Hutchinson also said that it was important for the public to understand there are now two levels of concealed weapon permits in Arkansas. He mentioned the state’s first concealed handgun carry licensing law pass by the Legislature in 1995 and the newly enacted law, which is now Act 310 of 2017.
“Everyone was arguing (in 1995) that the sky would fall, and that no one knew how to do this and we were going to be unsafe in Arkansas, but history has demonstrated that this works well,” he said. “And now we are moving into a new arena, a new area of change but we’re guided by the fact while we have a new permit that will allow enhanced carry, it requires more training.”
After the governor’s remarks, HB1249 sponsor Rep.
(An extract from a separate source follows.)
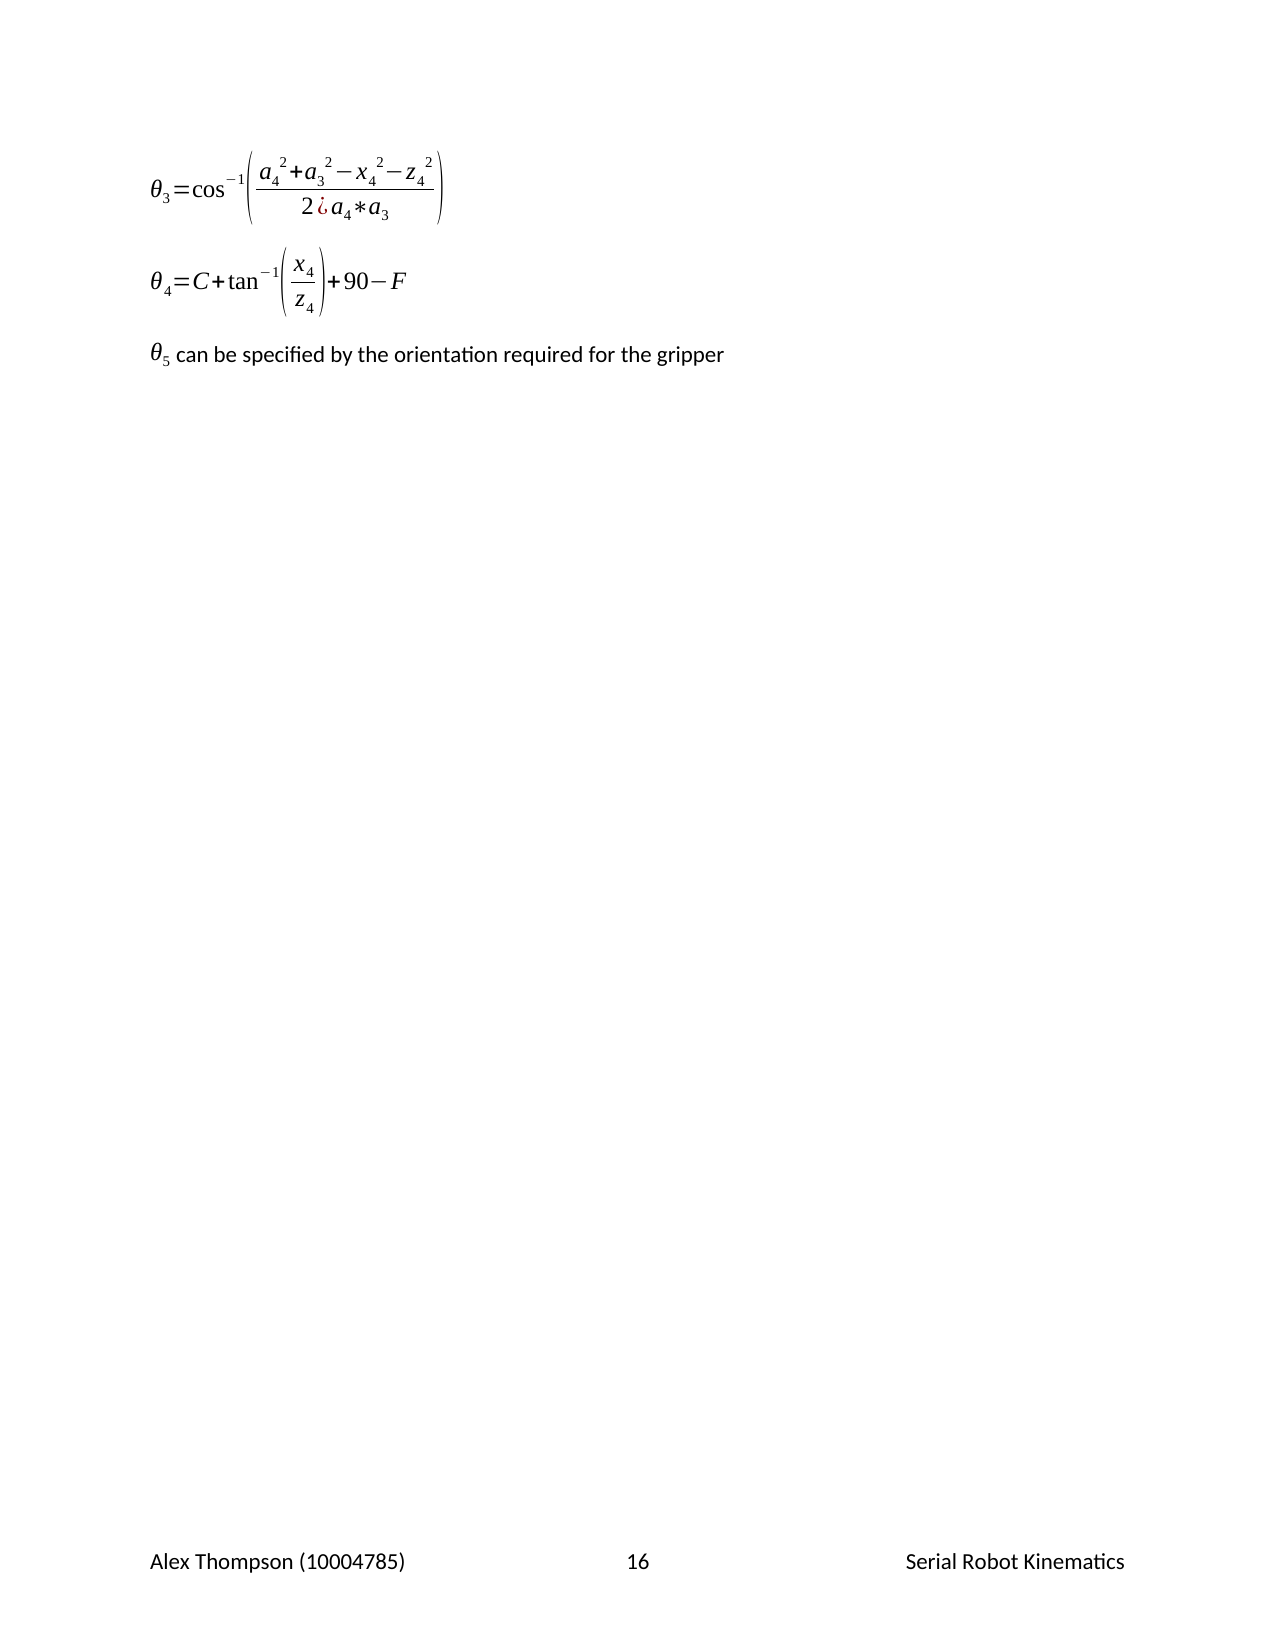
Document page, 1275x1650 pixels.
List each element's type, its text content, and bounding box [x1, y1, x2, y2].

text can be specified by the orientation required for the gripper [150, 338, 1125, 369]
Charlie Collins, R-Fayetteville, also sought to allay fears that his legislation would create panic in the public square. Collins said his sole goal in working on the so-called guns on campus bill over the past several years was to protect students and faculty and prevent “rampage killings” on college campuses.
“There is no way to identify these people in advance. There (are) no racial variables, … no mental health variables, no prison record variables. These people don’t snap spontaneously and whip a weapon out of their pocket. They research, they FOIA request for security records. They do all the things you would expect someone to do who is trying to mercilessly harm our loved ones,” Collins said. “The one thing they cannot do is plan for a good guy and good guy with a gun to upset their plan.”
Under the newly enacted law, concealed carry licensees can carry their weapons at public and state-supported universities along with public buildings, including the Capitol grounds, if they have completed an eight-hour active shooter training designed by the Arkansas State Police. They also can carry a weapon in places of worship, bars and certain restaurants, unless those establishments post a notice prohibiting guns at those locations. Exceptions include courtrooms and administrative hearings, K-12 public schools, and state prison facilities.
A much different version of the bill passed the House earlier in the session. The original bill allowed only faculty and staff with a concealed carry permit to carry a weapon on college campuses. It eliminated an opt out provision contained in legislation passed in 2013 and also sponsored by Collins. Under that law, public higher education institutions could allow their staff members to carry a weapon, but they also could opt out of allowing them to do so. All of the state’s colleges and universities opted out.
Still, Act 310 could see further changes if the full legislature approves Senate Pro Tempore Jonathan Dismang’s Senate Bill 274. At the governor’s press conference, the Searcy Republican said everyone agreed that the newly enacted law has some concerns that needed to be addressed.
“To that question about some of the concerns in (HB1249), everyone here has kind of acknowledged … that there were some issues – it is an imperfect bill,” Dismang said.
Collins, in response to reporters’ questions, said he was open to additional changes proposed by Dismang, but offered that some details of the legislation would be fleshed out through the end of 2017. The effective date of the new law is Sept. 1, 2017, but the State Police Department has 120 days to work out the details and design of the enhanced training program.
Over the course of more than a month, the Senate Judiciary panel amended HB1249 six different times, starting with a so-called hostile amendment by Sen. Jeremy Hutchinson, R-Little Rock, that would have required concealed carry permit holders to obtain at least 16 hours of active shooter training designed by the Arkansas State Police.
In response to questions from reporters, Arkansas State Police Chief William Bryant said nearly 221,000 gun owners in Arkansas have concealed carry licenses. Bryant said State Police personnel will work with public and private partners to design and promulgate new rules for the enhanced concealed carry program by Jan. 1, 2018.